Solving equations 11.3 and 11.4 suggests the following: \[M_{A B}=\frac{4 E I}{L} \beta_{A}+\frac{2 E I}{L} \beta_{B}\]

\[M_{B A}=\frac{2 E I}{L} \beta_{A}+\frac{4 E I}{L} \beta_{B}\]

\(Fig. 11.3\). End moments due to end rotations (\(\beta_{A}\) and \(\beta_{B}\)) and chord rotation (\(\psi\)).

Solving equations 11.1 and 11.2 for \(\beta_{A}\) and \(\beta_{B}\) and substituting them into equations 11.5 and 11.6 suggests the following: \[M_{A B}=\frac{4 E I}{L}\left(\theta_{A}-\psi\right)+\frac{2 E I}{L}\left(\theta_{B}-\psi\right)\]

\[M_{B A}=\frac{2 E I}{L}\left(\theta_{A}-\psi\right)+\frac{4 E I}{L}\left(\theta_{B}-\psi\right)\]

Putting \(\psi=\frac{\Delta}{L}\) into equations 10.10 and 10.11 suggests the following: \[M_{A B}=\frac{4 E I}{L} \theta_{A}+\frac{2 E I}{L} \theta_{B}-\frac{6 E I}{L^{2}} \Delta\]

\[M_{B A}=\frac{2 E I}{L} \theta_{A}+\frac{4 E I}{L} \theta_{B}-\frac{6 E I}{L^{2}} \Delta\]

\(Fig. 11.4\). End moment due to end rotations (\(\beta_{A}\) and \(\beta_{B}\)), chord rotation (\(\psi\)), and fixed-end moments (\(M_{A B}^{F}\) and \(M_{B A}^{F}\)).
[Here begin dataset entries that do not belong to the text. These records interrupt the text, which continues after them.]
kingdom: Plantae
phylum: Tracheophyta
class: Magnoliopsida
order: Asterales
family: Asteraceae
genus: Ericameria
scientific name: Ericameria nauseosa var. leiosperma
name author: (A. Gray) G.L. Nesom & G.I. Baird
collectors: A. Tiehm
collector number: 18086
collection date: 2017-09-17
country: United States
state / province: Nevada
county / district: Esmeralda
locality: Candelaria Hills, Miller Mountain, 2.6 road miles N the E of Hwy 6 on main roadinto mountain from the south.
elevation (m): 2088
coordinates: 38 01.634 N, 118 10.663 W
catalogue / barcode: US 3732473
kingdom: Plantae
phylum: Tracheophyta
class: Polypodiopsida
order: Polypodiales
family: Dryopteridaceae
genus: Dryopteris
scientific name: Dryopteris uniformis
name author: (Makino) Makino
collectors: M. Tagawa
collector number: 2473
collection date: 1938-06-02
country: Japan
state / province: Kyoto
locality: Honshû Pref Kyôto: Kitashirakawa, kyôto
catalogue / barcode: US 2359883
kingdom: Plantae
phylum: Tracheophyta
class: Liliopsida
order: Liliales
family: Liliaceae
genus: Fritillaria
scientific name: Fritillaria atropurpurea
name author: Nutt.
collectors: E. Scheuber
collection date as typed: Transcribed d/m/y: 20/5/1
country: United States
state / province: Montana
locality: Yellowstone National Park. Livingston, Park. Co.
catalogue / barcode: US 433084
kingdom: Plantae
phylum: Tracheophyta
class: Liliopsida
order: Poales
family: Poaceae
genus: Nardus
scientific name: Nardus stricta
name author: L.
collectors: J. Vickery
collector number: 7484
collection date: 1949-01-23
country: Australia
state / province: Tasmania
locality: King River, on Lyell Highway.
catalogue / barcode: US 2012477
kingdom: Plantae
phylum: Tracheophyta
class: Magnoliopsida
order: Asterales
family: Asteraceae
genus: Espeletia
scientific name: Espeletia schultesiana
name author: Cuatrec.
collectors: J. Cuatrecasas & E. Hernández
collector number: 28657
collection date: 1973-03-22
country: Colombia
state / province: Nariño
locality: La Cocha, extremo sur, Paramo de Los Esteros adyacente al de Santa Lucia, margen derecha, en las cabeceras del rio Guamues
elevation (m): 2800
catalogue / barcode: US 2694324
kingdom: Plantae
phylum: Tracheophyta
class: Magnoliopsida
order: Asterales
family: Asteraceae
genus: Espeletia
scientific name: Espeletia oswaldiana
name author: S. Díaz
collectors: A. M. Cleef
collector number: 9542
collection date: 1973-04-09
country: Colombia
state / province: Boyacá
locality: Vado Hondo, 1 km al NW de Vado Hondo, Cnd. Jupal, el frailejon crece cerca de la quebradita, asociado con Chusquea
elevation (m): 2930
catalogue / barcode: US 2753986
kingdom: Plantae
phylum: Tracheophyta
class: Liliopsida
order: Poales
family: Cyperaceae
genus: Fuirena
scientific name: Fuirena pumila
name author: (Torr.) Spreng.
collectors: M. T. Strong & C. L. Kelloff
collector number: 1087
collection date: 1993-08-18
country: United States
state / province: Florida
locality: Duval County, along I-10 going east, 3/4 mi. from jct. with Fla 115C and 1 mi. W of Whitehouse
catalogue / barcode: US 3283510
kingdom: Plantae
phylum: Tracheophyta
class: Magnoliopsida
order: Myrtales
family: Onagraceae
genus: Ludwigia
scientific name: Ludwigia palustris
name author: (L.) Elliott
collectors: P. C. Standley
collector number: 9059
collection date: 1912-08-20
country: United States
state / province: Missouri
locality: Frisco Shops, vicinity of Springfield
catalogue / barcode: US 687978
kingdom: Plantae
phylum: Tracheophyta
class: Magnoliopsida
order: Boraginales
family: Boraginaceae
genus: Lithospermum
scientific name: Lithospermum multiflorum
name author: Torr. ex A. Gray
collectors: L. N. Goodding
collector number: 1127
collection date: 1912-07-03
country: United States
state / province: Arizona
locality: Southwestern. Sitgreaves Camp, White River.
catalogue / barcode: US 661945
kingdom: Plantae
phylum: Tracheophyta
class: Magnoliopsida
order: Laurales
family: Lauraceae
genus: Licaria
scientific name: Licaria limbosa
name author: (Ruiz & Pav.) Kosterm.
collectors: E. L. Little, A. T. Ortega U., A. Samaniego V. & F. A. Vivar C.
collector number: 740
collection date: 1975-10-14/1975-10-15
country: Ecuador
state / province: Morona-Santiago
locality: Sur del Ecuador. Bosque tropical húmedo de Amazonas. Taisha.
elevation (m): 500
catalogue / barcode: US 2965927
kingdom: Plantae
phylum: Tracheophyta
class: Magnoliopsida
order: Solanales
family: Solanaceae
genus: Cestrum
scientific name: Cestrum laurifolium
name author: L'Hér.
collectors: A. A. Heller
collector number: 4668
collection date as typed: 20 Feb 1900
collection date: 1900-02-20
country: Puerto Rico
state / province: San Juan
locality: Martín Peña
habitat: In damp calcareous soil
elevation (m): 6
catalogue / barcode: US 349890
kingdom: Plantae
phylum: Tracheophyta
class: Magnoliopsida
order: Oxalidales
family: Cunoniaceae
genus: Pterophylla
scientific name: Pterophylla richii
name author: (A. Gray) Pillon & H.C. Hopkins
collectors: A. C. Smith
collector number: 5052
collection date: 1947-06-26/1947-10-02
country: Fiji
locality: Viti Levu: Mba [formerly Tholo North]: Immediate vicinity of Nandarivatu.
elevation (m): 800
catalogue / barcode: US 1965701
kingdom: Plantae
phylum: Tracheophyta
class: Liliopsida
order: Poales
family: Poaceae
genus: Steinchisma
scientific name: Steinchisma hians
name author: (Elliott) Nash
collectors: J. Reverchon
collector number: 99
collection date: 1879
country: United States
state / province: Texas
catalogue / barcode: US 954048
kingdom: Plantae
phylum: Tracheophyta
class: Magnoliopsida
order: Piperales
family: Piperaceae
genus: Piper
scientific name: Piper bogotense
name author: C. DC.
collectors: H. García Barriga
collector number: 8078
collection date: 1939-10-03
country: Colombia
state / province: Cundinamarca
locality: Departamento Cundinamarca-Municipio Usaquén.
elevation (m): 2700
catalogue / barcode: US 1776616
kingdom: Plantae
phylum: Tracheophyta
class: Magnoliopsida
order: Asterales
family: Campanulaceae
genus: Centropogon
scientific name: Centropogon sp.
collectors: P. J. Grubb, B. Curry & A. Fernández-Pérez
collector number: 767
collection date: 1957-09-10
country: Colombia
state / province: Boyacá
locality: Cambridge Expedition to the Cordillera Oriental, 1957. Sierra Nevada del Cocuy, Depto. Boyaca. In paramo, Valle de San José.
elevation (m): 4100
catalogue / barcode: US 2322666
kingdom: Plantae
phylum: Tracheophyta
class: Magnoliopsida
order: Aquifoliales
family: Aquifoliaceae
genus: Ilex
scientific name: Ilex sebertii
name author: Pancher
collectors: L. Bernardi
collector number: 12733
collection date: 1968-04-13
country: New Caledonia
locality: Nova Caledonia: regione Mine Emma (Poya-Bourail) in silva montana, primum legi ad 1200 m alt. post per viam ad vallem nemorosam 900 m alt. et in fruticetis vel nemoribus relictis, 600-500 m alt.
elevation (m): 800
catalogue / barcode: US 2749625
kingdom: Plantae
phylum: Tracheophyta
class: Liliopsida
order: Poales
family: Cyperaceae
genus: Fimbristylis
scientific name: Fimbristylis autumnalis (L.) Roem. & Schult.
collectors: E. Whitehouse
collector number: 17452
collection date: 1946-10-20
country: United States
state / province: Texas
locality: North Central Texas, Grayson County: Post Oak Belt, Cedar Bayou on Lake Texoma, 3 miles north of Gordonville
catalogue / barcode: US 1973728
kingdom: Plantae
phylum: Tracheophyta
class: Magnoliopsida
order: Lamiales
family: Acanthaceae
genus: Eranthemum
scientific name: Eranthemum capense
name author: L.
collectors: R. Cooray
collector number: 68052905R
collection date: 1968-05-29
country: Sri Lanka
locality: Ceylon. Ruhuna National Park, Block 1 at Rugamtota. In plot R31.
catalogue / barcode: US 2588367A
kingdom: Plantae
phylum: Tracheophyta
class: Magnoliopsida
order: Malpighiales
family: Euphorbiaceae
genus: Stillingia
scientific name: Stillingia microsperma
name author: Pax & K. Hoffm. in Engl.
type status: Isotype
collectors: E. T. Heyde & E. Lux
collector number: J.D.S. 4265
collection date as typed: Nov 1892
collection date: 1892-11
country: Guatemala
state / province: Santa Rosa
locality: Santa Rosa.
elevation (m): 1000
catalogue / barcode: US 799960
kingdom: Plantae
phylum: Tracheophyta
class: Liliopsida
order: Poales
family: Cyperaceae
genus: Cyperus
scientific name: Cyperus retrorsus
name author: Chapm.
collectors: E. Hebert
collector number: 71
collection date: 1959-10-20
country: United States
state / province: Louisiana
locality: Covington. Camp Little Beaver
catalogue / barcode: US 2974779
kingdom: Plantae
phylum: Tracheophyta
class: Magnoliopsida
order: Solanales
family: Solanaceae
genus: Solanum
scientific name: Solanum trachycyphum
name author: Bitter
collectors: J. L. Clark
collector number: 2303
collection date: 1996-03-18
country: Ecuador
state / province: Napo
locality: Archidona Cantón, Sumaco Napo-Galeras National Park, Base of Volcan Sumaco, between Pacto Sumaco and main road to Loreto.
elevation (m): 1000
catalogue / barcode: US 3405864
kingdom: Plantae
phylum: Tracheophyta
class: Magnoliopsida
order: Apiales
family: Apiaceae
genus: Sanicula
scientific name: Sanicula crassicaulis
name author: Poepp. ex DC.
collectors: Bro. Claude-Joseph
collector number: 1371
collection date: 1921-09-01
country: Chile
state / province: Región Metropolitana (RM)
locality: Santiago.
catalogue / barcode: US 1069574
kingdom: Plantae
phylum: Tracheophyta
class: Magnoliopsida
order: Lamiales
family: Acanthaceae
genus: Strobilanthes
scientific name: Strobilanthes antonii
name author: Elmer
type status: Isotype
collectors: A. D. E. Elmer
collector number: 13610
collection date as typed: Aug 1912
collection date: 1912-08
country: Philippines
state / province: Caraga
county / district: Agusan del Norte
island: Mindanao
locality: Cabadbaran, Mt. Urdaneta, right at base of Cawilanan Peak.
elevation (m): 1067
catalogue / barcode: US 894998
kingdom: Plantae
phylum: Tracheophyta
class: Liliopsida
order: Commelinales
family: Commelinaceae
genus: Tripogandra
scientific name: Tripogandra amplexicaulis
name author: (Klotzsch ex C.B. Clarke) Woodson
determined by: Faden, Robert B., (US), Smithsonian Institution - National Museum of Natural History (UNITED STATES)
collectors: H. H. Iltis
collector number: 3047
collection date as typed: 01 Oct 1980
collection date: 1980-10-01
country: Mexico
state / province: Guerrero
The final end moments can then be computed as the summation of the moments caused by slopes, deflections, and fixed-end moments, as follows: \[\begin{array}{l}
M_{A B}=2 E K\left(2 \theta_{A}+\theta_{B}-3 \psi\right)+M_{A B}^{F} \\
M_{B A}=2 E K\left(\theta_{A}+2 \theta_{B}-3 \psi\right)+M_{B A}^{F}
\end{array}\]

where

\(K=\frac{I}{L}=\) stiffness factor.